- _Provided information_
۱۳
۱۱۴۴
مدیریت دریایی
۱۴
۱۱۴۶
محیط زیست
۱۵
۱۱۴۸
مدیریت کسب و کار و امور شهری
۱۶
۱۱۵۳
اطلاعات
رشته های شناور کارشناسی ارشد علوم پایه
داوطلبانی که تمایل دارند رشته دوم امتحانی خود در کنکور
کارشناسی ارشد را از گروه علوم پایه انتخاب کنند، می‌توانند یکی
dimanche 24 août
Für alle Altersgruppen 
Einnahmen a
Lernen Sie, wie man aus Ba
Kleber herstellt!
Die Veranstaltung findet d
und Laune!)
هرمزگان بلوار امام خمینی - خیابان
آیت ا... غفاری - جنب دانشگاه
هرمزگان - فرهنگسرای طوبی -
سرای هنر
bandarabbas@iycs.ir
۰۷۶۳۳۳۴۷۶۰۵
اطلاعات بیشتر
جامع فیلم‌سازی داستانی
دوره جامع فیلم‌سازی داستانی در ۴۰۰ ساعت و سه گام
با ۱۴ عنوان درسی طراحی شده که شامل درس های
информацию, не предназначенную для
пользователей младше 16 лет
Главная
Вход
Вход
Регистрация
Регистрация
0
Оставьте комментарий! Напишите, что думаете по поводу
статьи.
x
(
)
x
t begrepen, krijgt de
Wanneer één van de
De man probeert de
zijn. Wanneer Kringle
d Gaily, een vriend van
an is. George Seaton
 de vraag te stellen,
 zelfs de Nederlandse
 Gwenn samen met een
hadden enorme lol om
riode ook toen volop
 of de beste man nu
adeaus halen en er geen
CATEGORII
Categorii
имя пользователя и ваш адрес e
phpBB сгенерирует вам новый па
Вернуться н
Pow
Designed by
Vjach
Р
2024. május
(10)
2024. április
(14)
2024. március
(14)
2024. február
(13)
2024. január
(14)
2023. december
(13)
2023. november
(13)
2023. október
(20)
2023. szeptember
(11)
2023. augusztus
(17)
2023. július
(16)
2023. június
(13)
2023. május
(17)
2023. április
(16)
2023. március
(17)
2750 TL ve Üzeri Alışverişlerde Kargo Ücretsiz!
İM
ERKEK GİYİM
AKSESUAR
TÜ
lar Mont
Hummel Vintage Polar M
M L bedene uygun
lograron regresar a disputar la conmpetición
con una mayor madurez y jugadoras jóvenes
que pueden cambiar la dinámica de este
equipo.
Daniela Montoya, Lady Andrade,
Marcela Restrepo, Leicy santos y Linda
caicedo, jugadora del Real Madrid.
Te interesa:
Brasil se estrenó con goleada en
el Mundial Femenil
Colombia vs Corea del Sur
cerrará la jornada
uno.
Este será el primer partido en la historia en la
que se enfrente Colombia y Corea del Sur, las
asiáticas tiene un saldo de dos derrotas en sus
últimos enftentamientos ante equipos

- _Try it_
Copy every line of the items above word for word.

- _Result of the exercise_
۱۳
۱۱۴۴
مدیریت دریایی
۱۴
۱۱۴۶
محیط زیست
۱۵
۱۱۴۸
مدیریت کسب و کار و امور شهری
۱۶
۱۱۵۳
اطلاعات
رشته های شناور کارشناسی ارشد علوم پایه
داوطلبانی که تمایل دارند رشته دوم امتحانی خود در کنکور
کارشناسی ارشد را از گروه علوم پایه انتخاب کنند، می‌توانند یکی
dimanche 24 août
Für alle Altersgruppen 
Einnahmen a
Lernen Sie, wie man aus Ba
Kleber herstellt!
Die Veranstaltung findet d
und Laune!)
هرمزگان بلوار امام خمینی - خیابان
آیت ا... غفاری - جنب دانشگاه
هرمزگان - فرهنگسرای طوبی -
سرای هنر
bandarabbas@iycs.ir
۰۷۶۳۳۳۴۷۶۰۵
اطلاعات بیشتر
جامع فیلم‌سازی داستانی
دوره جامع فیلم‌سازی داستانی در ۴۰۰ ساعت و سه گام
با ۱۴ عنوان درسی طراحی شده که شامل درس های
информацию, не предназначенную для
пользователей младше 16 лет
Главная
Вход
Вход
Регистрация
Регистрация
0
Оставьте комментарий! Напишите, что думаете по поводу
статьи.
x
(
)
x
t begrepen, krijgt de
Wanneer één van de
De man probeert de
zijn. Wanneer Kringle
d Gaily, een vriend van
an is. George Seaton
 de vraag te stellen,
 zelfs de Nederlandse
 Gwenn samen met een
hadden enorme lol om
riode ook toen volop
 of de beste man nu
adeaus halen en er geen
CATEGORII
Categorii
имя пользователя и ваш адрес e
phpBB сгенерирует вам новый па
Вернуться н
Pow
Designed by
Vjach
Р
2024. május
(10)
2024. április
(14)
2024. március
(14)
2024. február
(13)
2024. január
(14)
2023. december
(13)
2023. november
(13)
2023. október
(20)
2023. szeptember
(11)
2023. augusztus
(17)
2023. július
(16)
2023. június
(13)
2023. május
(17)
2023. április
(16)
2023. március
(17)
2750 TL ve Üzeri Alışverişlerde Kargo Ücretsiz!
İM
ERKEK GİYİM
AKSESUAR
TÜ
lar Mont
Hummel Vintage Polar M
M L bedene uygun
lograron regresar a disputar la conmpetición
con una mayor madurez y jugadoras jóvenes
que pueden cambiar la dinámica de este
equipo.
Daniela Montoya, Lady Andrade,
Marcela Restrepo, Leicy santos y Linda
caicedo, jugadora del Real Madrid.
Te interesa:
Brasil se estrenó con goleada en
el Mundial Femenil
Colombia vs Corea del Sur
cerrará la jornada
uno.
Este será el primer partido en la historia en la
que se enfrente Colombia y Corea del Sur, las
asiáticas tiene un saldo de dos derrotas en sus
últimos enftentamientos ante equipos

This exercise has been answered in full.